▸ AIM OF THE EXERCISE
Comb the records below for the string "renda" and copy each line where it turns up.

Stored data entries
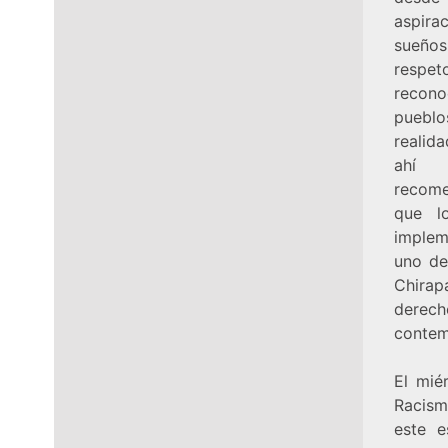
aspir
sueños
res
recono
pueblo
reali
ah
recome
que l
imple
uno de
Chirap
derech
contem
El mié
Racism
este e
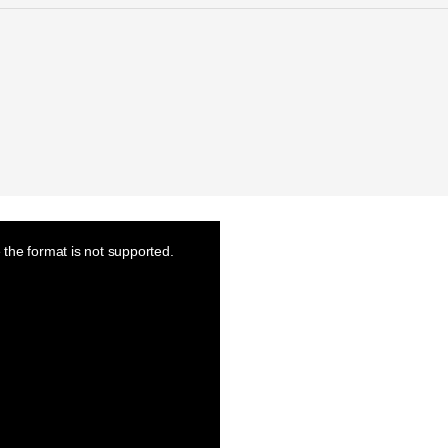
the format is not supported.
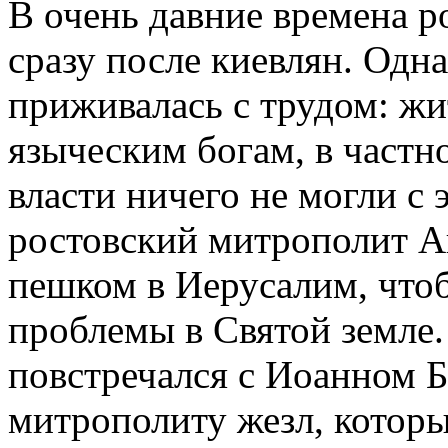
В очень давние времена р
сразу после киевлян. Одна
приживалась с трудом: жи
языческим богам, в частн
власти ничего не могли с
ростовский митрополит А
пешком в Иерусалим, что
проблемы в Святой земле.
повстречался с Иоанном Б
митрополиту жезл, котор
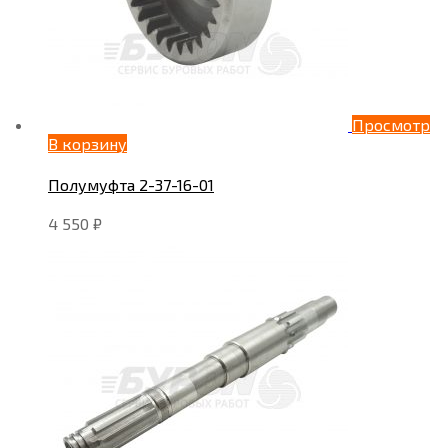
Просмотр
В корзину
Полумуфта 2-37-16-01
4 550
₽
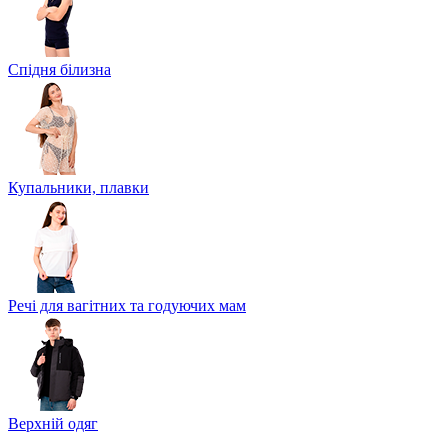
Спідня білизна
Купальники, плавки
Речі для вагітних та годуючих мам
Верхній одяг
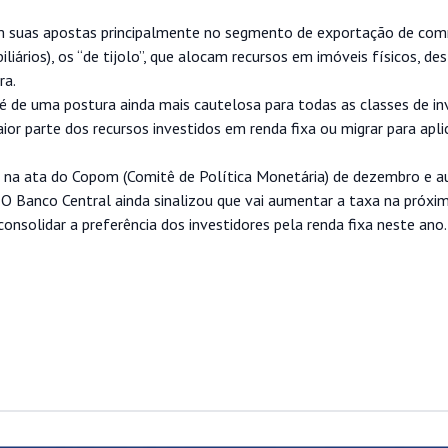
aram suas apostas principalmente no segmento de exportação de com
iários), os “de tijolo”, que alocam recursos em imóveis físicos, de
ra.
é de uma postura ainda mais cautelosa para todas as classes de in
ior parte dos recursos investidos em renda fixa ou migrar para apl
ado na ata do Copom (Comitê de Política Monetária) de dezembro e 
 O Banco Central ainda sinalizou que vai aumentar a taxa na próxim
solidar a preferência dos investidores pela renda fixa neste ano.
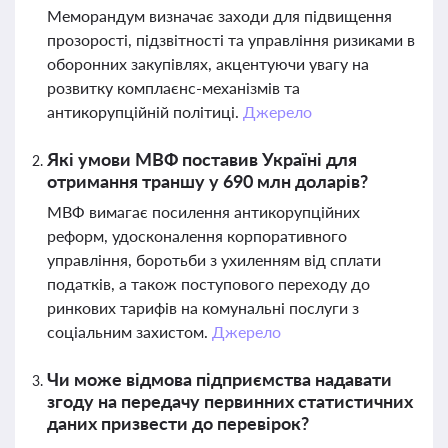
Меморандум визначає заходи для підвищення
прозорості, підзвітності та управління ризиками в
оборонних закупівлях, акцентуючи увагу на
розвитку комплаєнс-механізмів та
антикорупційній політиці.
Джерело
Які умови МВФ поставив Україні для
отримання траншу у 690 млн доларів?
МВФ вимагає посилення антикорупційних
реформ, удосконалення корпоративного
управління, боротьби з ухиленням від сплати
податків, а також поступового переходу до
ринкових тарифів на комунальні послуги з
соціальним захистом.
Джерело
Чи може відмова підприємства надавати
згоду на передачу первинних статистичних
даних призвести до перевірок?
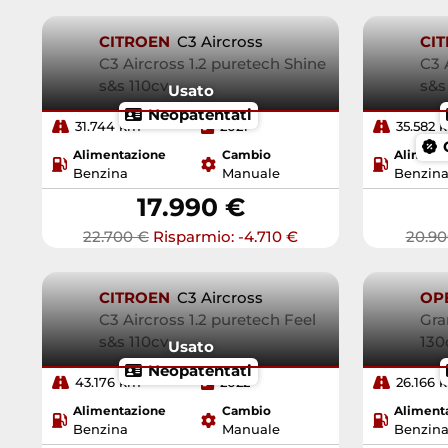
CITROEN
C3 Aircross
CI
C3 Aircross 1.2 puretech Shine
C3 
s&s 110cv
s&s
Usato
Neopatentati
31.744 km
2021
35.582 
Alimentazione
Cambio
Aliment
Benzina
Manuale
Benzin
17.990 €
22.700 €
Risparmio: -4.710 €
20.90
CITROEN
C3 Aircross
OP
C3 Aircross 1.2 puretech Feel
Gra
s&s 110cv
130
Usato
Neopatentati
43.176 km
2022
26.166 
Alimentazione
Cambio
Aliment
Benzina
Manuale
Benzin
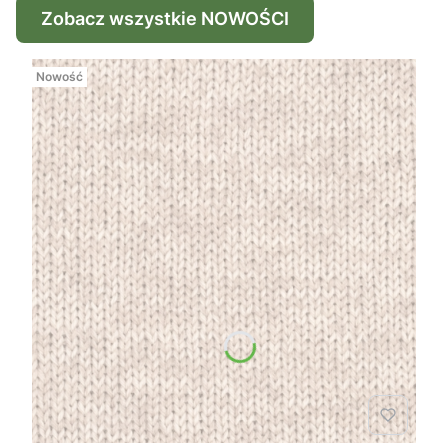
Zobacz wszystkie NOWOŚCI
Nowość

▸ PROBLEM SOLUTION
ior parte dos recursos investidos em renda fixa ou migrar para apl
solidar a preferência dos investidores pela renda fixa neste ano.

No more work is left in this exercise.